L'État-Major semble tout aussi enthousiaste, même si les précédentes expériences de développement d'un drone indigène répondant aux critères modernes furent des échecs cuisants. La force aérienne tient toutefois à rempiler pour un nouvel essai avec une bourse de recherche de 200 millions $RAK visant à produire un système de contrôle à distance pour avions de combat F-61, ceci dans le but d'en faire effectivement des drones de combat sur courte distance. Le F-61 est un vieux modèle produit par ASAT, capable de missions variées mais spécialisés dans l'interception aérienne. La dizaine de modèles en possession du Wapong servent actuellement un rôle de contrôle de l'espace aérien, opérant depuis Wapong-City mais capable d'atteindre le nord du pays en moins de 30 minutes si besoin. Lors de leur déploiement dans la 1ère Grande Guerre du Sud-Vicaskaran, deux d'entre eux furent perdus. La mort des deux pilotes qui fut considérée comme inacceptable, considérant l'existance d'alternative à l'exposition d'humains en zone de conflit.
Dans cette optique, le Wapong avait fait l'acquisition de drones et former une escadrille ayant pour mission de développer le savoir-faire nécessaire à une conversion future de la force aérienne vers une adoption plus large des drones. Aujourd'hui, après l'échec du projet "Killer Bee", il est envisagé d'utiliser les avions disponibles plutôt que de développer un modèle à partir de rien.
Colonel Chi :
Commandant de la Force Aérienne
"-Nous pensons qu'il s'agit d'une alternative moins coûteuse et plus pratique à court terme. Si la production du F61 a cessé avec la destruction des infrastructures pelabssiennes et la mort de 95% des ingénieurs et techniciens d'ASAT, les 5% à avoir survécu dans les locaux d'ASAT au Raksasa ont permi à Raksasa Aerospace Systems de sortir un clone, le F-16 "Tanaka", dont les performances n'ont rien à envier celles de son frère ainé. À un horizon de dix ans, nous pensons que l'achat de "Tanaka" et leur conversion en drones pourrait être une méthode efficace pour augmenter la capacité aérienne du Wapong sans mettre en danger la vie de nos pilotes. À plus long terme, il demeurera plus facile et moins coûteux d'adapter une plateforme software à d'autres avions produit par RAS plutôt que de développer nos propres modèles."
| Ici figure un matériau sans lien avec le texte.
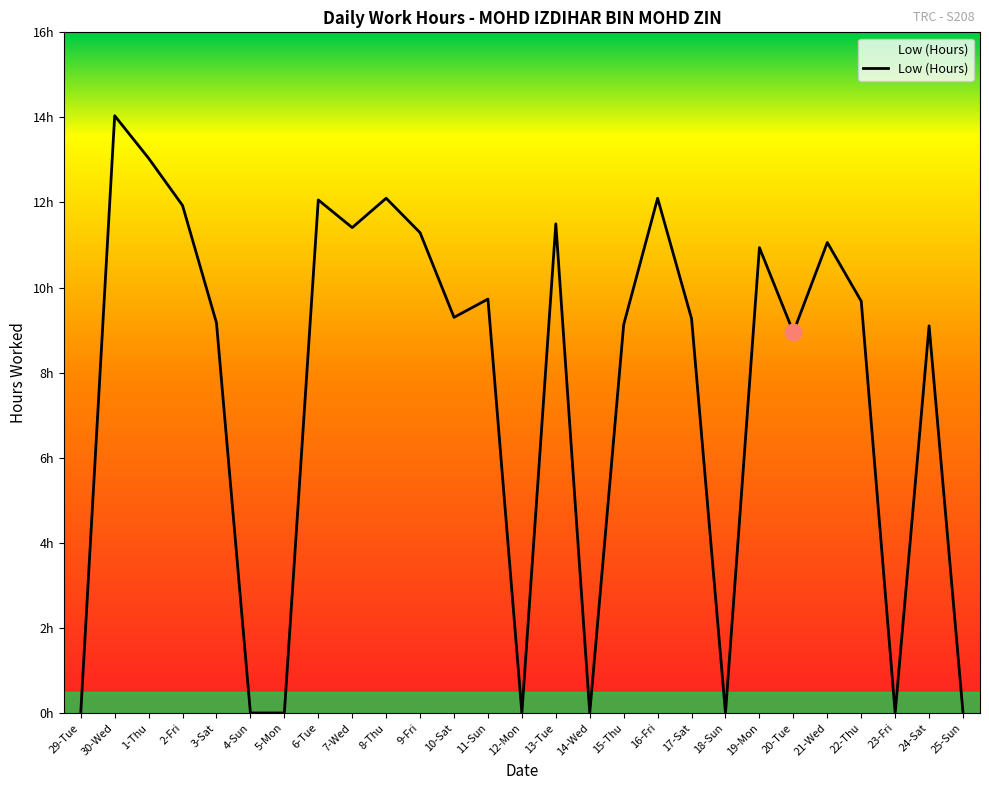

Does the chart have visible grid lines?

No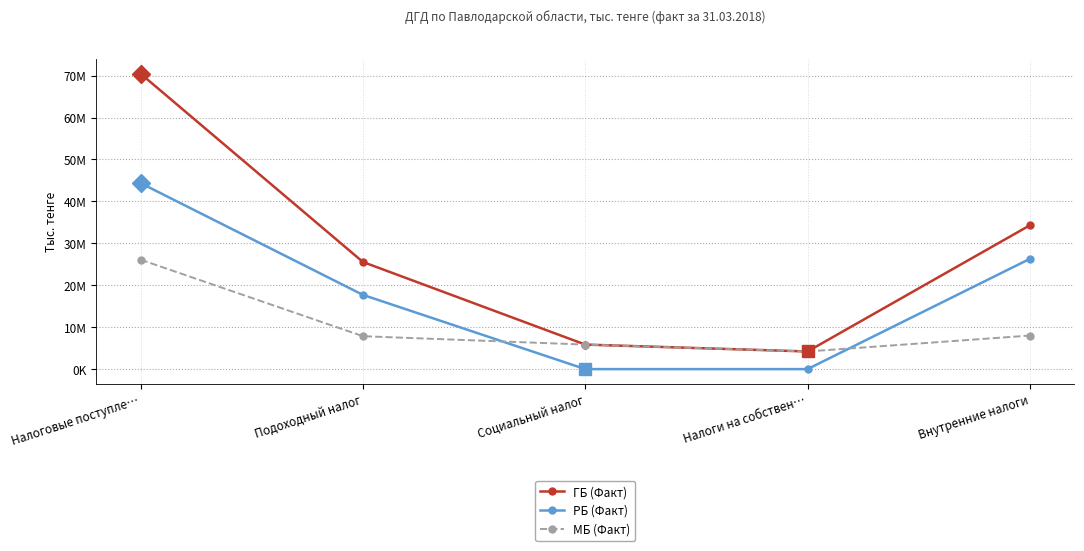

The value of ГБ (Факт) at Внутренние налоги is 34290343. True or false?

True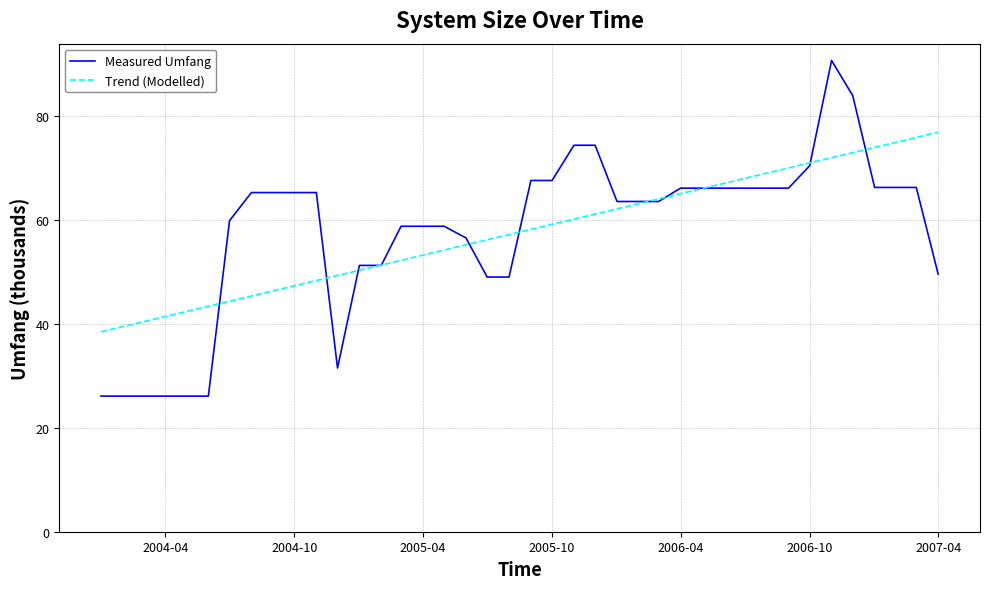

True or false: Trend (Modelled) and Measured Umfang cross at least once.

True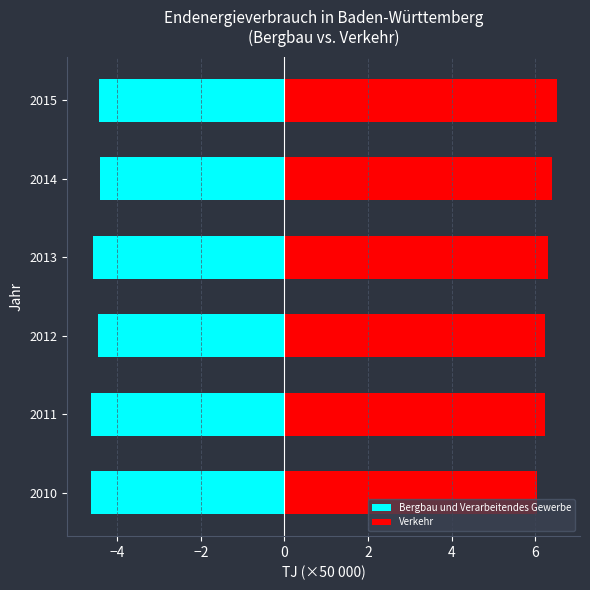

What is the average value of the Verkehr series?

6.3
L'Université de Wapong-City a mis à l'oeuvre sa faculté d'informatique et sciences électroniques en vue d'analyser les composantes du F-61 et de préparer un prototype pour début 2028 en s'inspirant des systèmes de commande utilisé sur les drones "Hunter Killer". Le résultat espéré sera un avion similaire à celui actuellement utilisé mais capable de manoeuvres plus audatieuses car le pilote n'aura pas à endurer les violentes accélérations et décélérations. De même, les pilotes pourront adopté une attitude plus offensive justement car ils ne risqueront pas leurs vies. Des négociations devront avoir lieu avec RAS concernant un possible partenariat pour travailler sur le F-16 et d'autres avions.